1

code:

const x = 6;
const ob = {x: [6.1, 6.5]} 
console.log(ob) // {x: [6.1, 6.5]}

const y = 6;
const ob = {[y] : [6.1, 6.5]};
console.log(ob) // {6: [6.1, 6.5]}

Why square brackets allow use the value of the variable as object key, is this related to destructuring??

Saher Elgendy
  • 981
  • 1
  • 10
  • 20
  • 1
    It's a special type of syntax known as computed property names. See: [What do square brackets around a property name in an object literal mean?](https://stackoverflow.com/q/34831262) – Nick Parsons Jul 07 '20 at 03:46
  • 1
    thanks for that info, – Saher Elgendy Jul 07 '20 at 03:47
  • 2
    It's not related to destructuring. In your first example, the two "x"s have nothing to do with each other (the `const x` line is unused). The syntax `ob["foo"]` is the same as `ob.foo`, but you can only use the latter syntax because "foo" is a valid identifier. You could use `ob["foo-bar"]` but not `ob.foo-bar`. The bracket syntax also allows you to use a property where you don't know the key at compile time, eg `const key = calculateKey();ob[key]` – user2740650 Jul 07 '20 at 03:52

2 Answers2

1

The square brackets allow for computed property keys. In other words, the value of the variable inside of the square brackets is processed before the value is accessed.

kenput3r
  • 184
  • 1
  • 9
1

Its called Computed Property Names, its implemented using bracket notation(square brackets) []

Example: { [variableName] : someValue }

For ES5, try something like this

var yourObject = {};

yourObject[yourKey] = "yourValue";

console.log(yourObject );

Example:

var person = {};
var key = "name";

person[key] /* this is same as person.name */ = "John";

console.log(person); // should print  Object { name="John"}
Omar
  • 648
  • 7
  • 11

**Material shown**
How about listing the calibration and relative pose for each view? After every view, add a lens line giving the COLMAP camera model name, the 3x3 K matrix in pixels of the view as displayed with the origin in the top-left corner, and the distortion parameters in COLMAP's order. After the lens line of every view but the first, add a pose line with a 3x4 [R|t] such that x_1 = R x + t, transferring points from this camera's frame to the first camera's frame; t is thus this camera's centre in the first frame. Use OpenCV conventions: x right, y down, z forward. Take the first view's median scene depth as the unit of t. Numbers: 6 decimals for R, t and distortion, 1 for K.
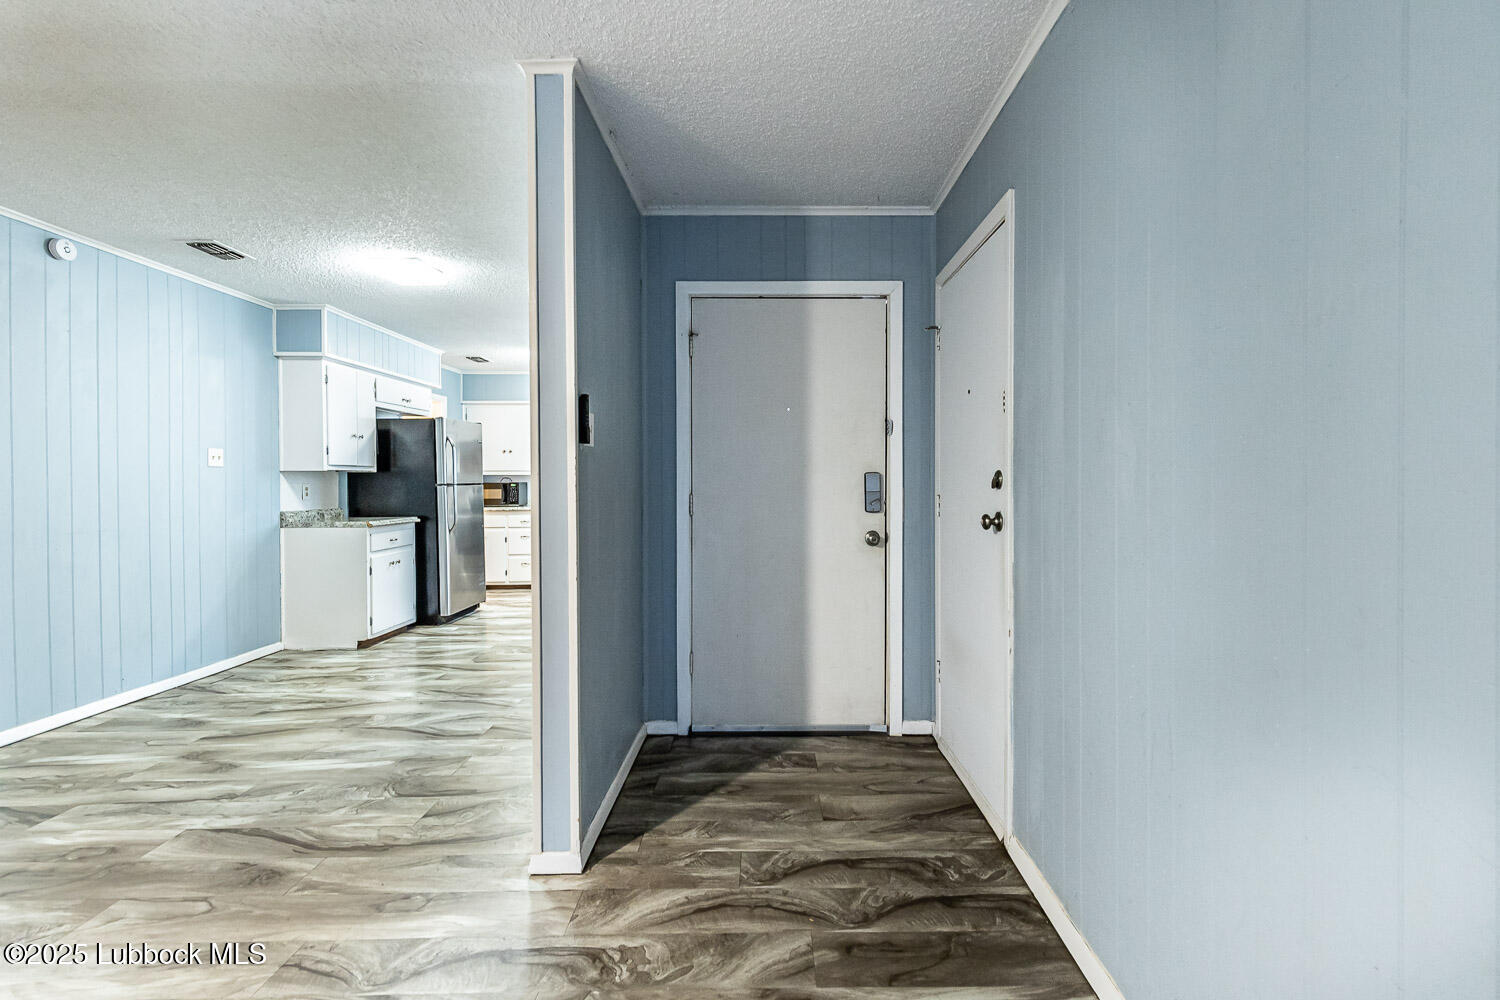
lens RADIAL K [[675.6, 0, 780.0], [0, 675.6, 491.9], [0, 0, 1]] dist [0.011677, -0.002745]
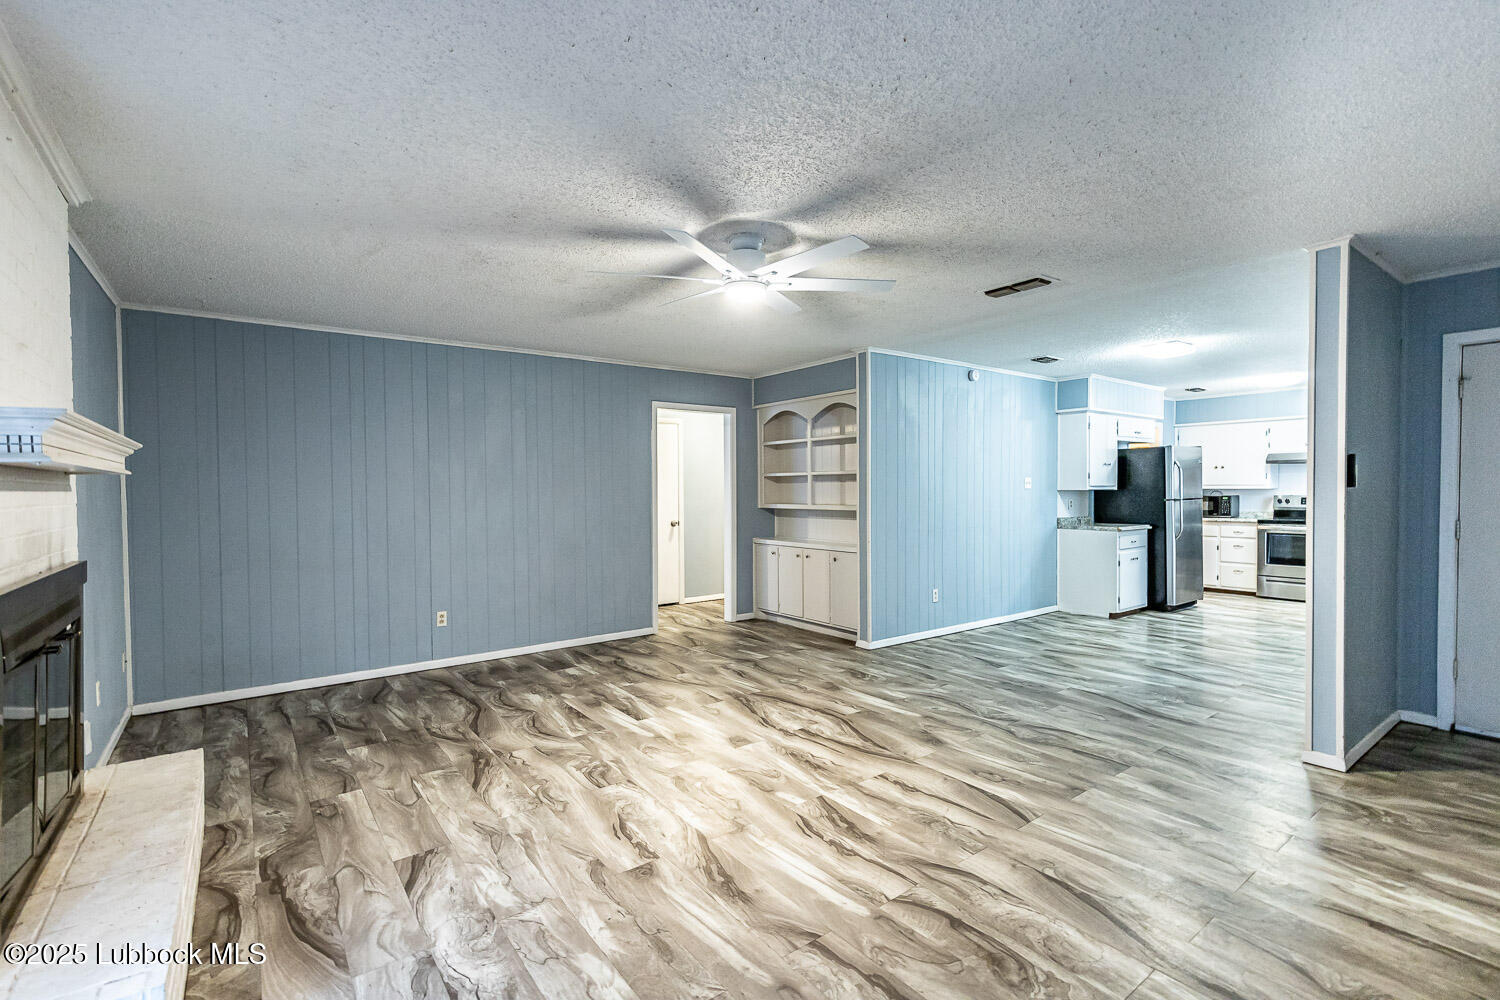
lens RADIAL K [[675.6, 0, 746.0], [0, 675.6, 500.5], [0, 0, 1]] dist [0.011677, -0.002745]
pose [[0.584787, 0.014878, -0.811050, 0.062488], [-0.008449, 0.999889, 0.012250, -0.020962], [0.811143, -0.000311, 0.584848, -0.409434]]
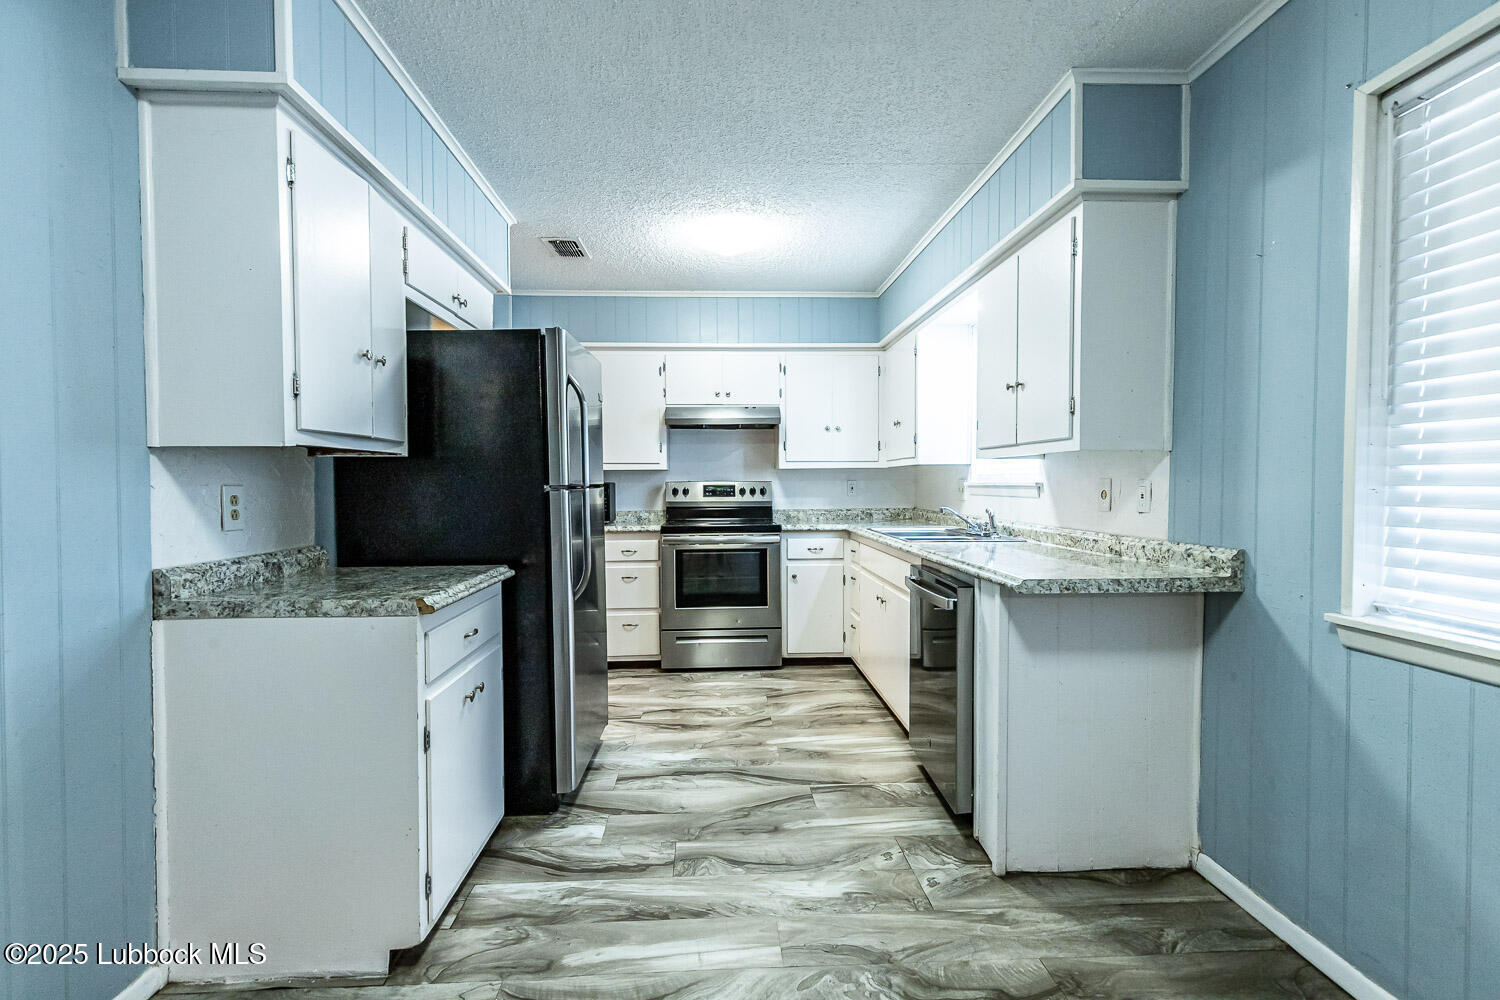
lens RADIAL K [[675.6, 0, 735.3], [0, 675.6, 501.1], [0, 0, 1]] dist [0.011677, -0.002745]
pose [[0.999796, -0.000178, 0.020173, -0.461144], [-0.000061, 0.999930, 0.011854, -0.008516], [-0.020173, -0.011853, 0.999726, 0.667089]]
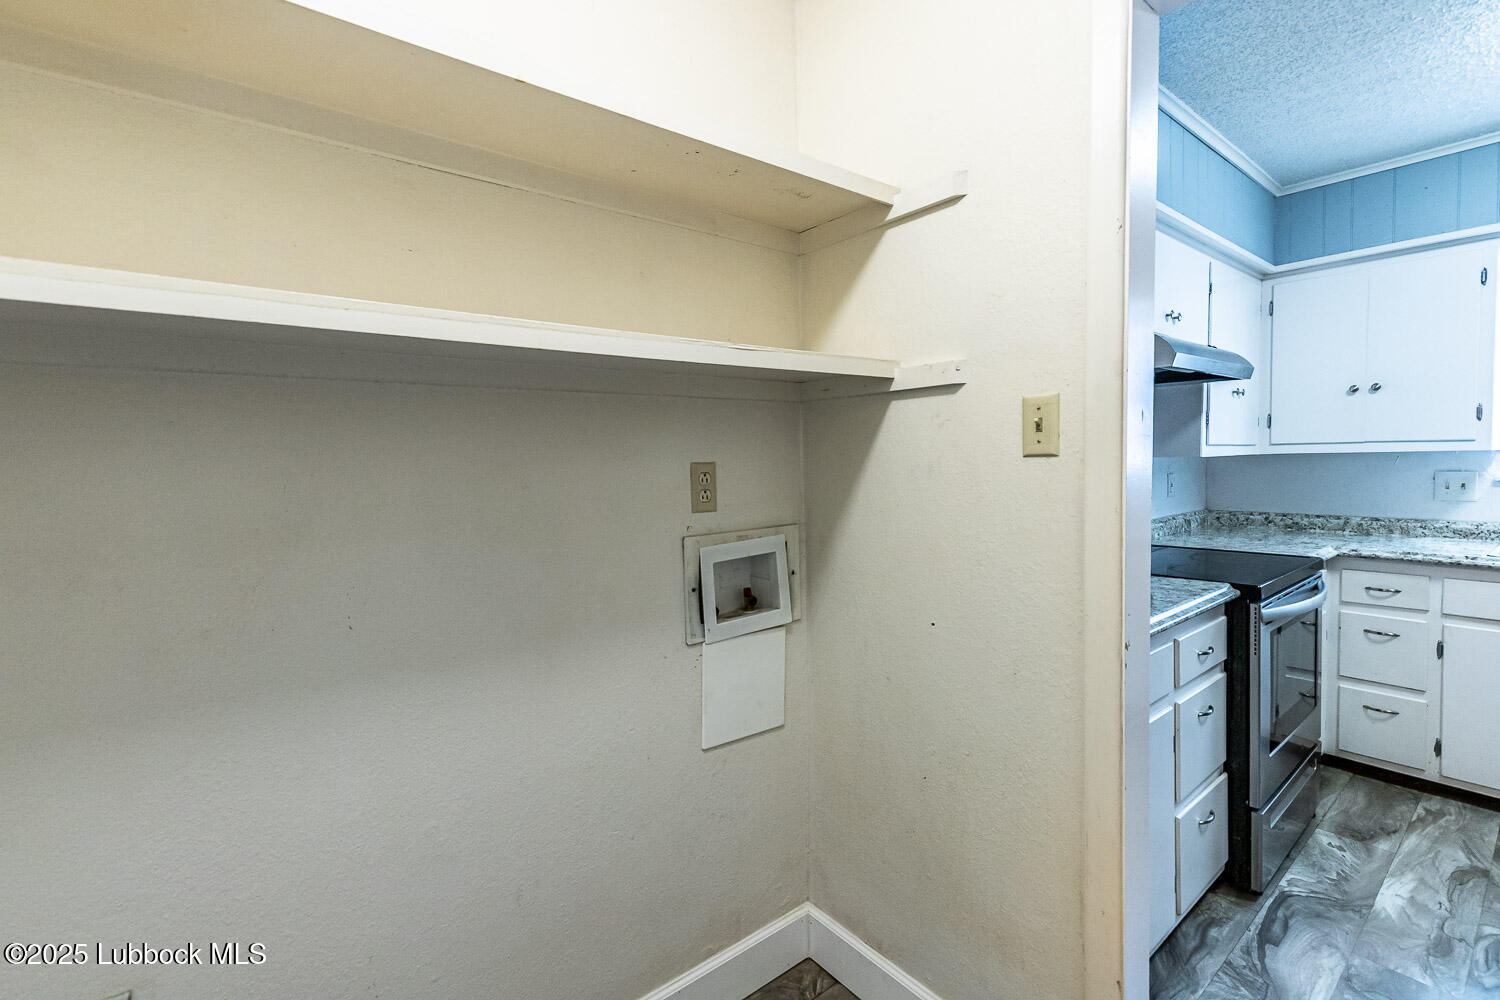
lens RADIAL K [[675.6, 0, 742.4], [0, 675.6, 486.0], [0, 0, 1]] dist [0.011677, -0.002745]
pose [[0.789999, -0.034016, 0.612163, -1.016580], [0.021975, 0.999389, 0.027173, -0.042324], [-0.612714, -0.008015, 0.790264, 1.399595]]
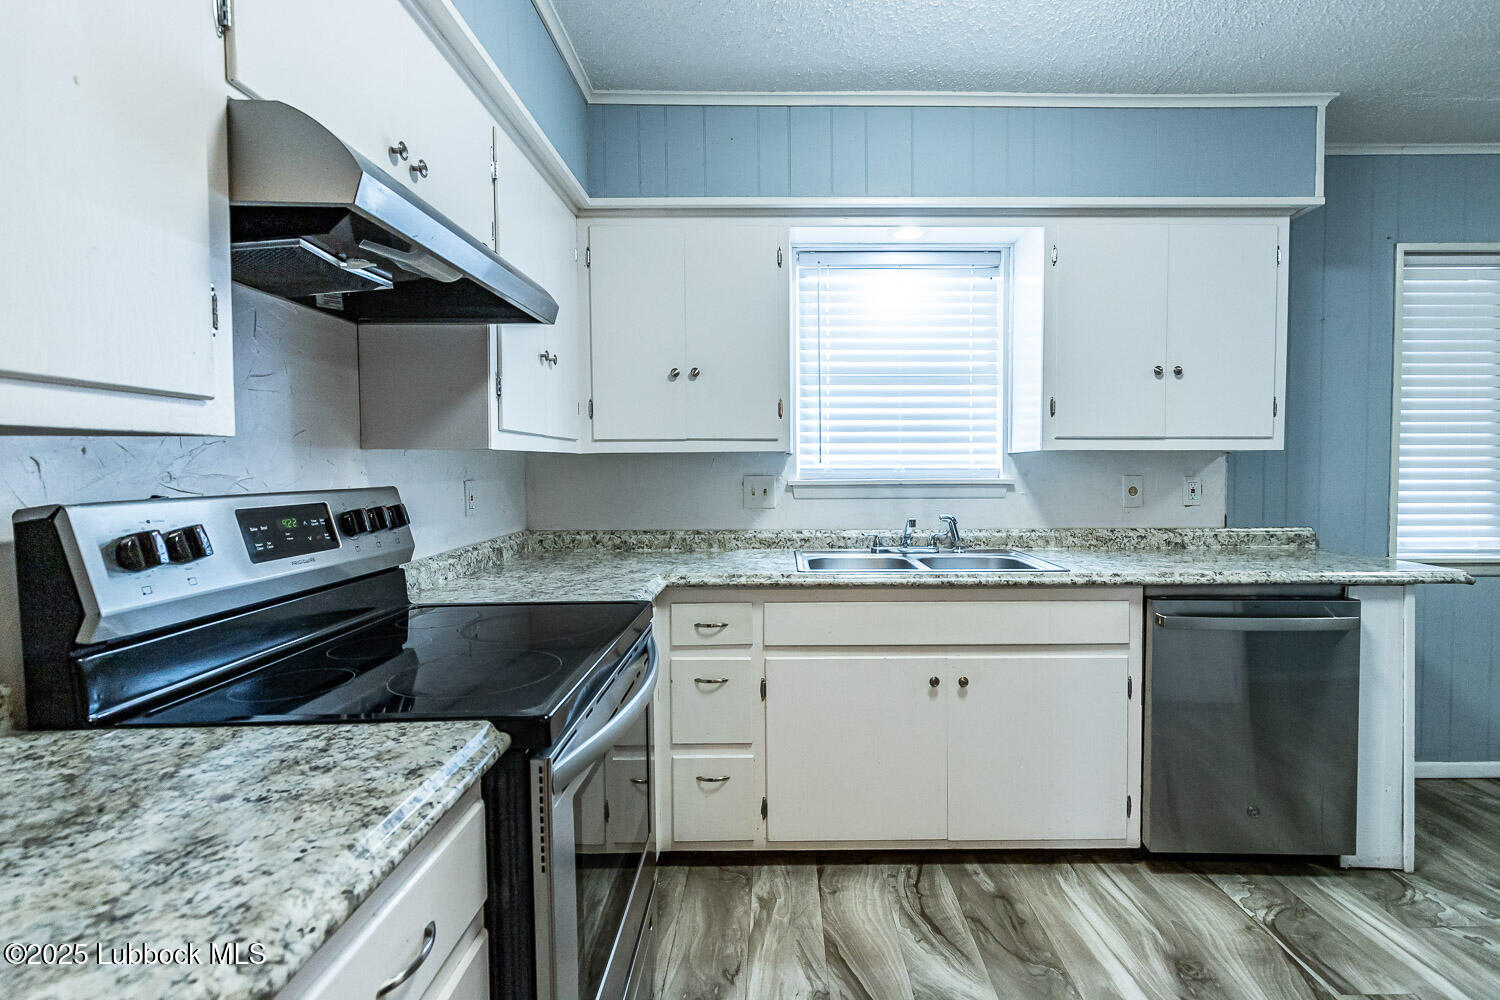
lens RADIAL K [[675.6, 0, 787.7], [0, 675.6, 496.2], [0, 0, 1]] dist [0.011677, -0.002745]
pose [[0.001742, -0.038468, 0.999258, -0.707729], [0.019383, 0.999073, 0.038427, -0.029698], [-0.999811, 0.019302, 0.002486, 1.463971]]
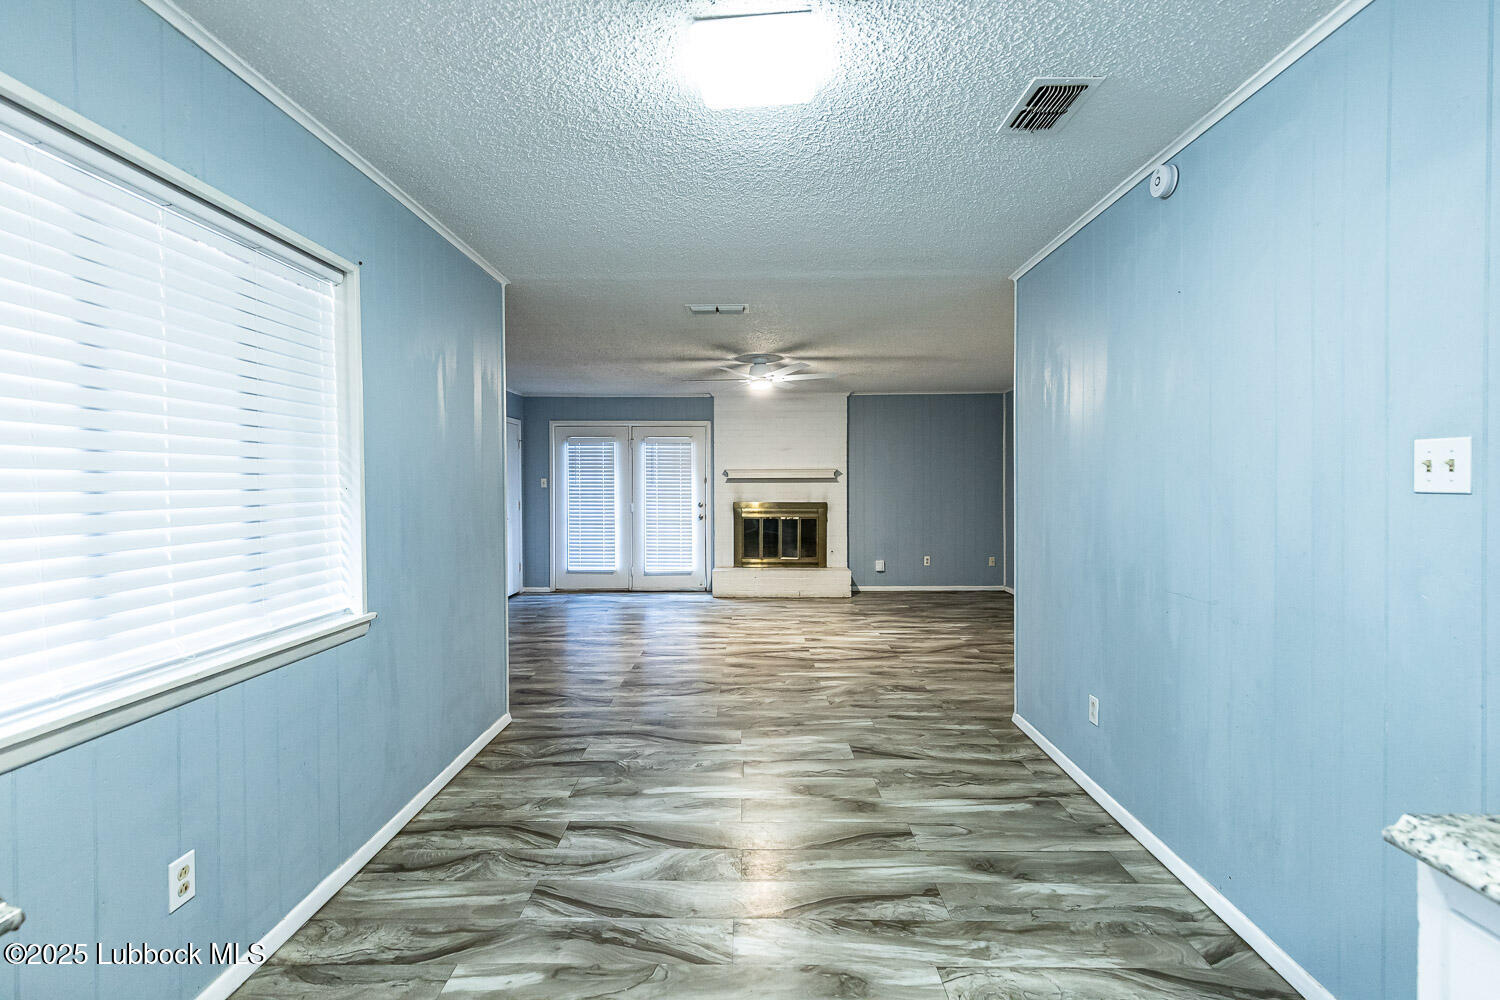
lens RADIAL K [[675.6, 0, 746.4], [0, 675.6, 496.9], [0, 0, 1]] dist [0.011677, -0.002745]
pose [[-0.999640, 0.006489, 0.026022, -0.446211], [0.007422, 0.999327, 0.035923, -0.043792], [-0.025772, 0.036104, -0.999016, 1.178750]]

**Assigned task**
Can you reproduce the whole JavaScript forum thread above about computed property names, word for word?

**Task answer**
1

code:

const x = 6;
const ob = {x: [6.1, 6.5]} 
console.log(ob) // {x: [6.1, 6.5]}

const y = 6;
const ob = {[y] : [6.1, 6.5]};
console.log(ob) // {6: [6.1, 6.5]}

Why square brackets allow use the value of the variable as object key, is this related to destructuring??

Saher Elgendy
  • 981
  • 1
  • 10
  • 20
  • 1
    It's a special type of syntax known as computed property names. See: [What do square brackets around a property name in an object literal mean?](https://stackoverflow.com/q/34831262) – Nick Parsons Jul 07 '20 at 03:46
  • 1
    thanks for that info, – Saher Elgendy Jul 07 '20 at 03:47
  • 2
    It's not related to destructuring. In your first example, the two "x"s have nothing to do with each other (the `const x` line is unused). The syntax `ob["foo"]` is the same as `ob.foo`, but you can only use the latter syntax because "foo" is a valid identifier. You could use `ob["foo-bar"]` but not `ob.foo-bar`. The bracket syntax also allows you to use a property where you don't know the key at compile time, eg `const key = calculateKey();ob[key]` – user2740650 Jul 07 '20 at 03:52

2 Answers2

1

The square brackets allow for computed property keys. In other words, the value of the variable inside of the square brackets is processed before the value is accessed.

kenput3r
  • 184
  • 1
  • 9
1

Its called Computed Property Names, its implemented using bracket notation(square brackets) []

Example: { [variableName] : someValue }

For ES5, try something like this

var yourObject = {};

yourObject[yourKey] = "yourValue";

console.log(yourObject );

Example:

var person = {};
var key = "name";

person[key] /* this is same as person.name */ = "John";

console.log(person); // should print  Object { name="John"}
Omar
  • 648
  • 7
  • 11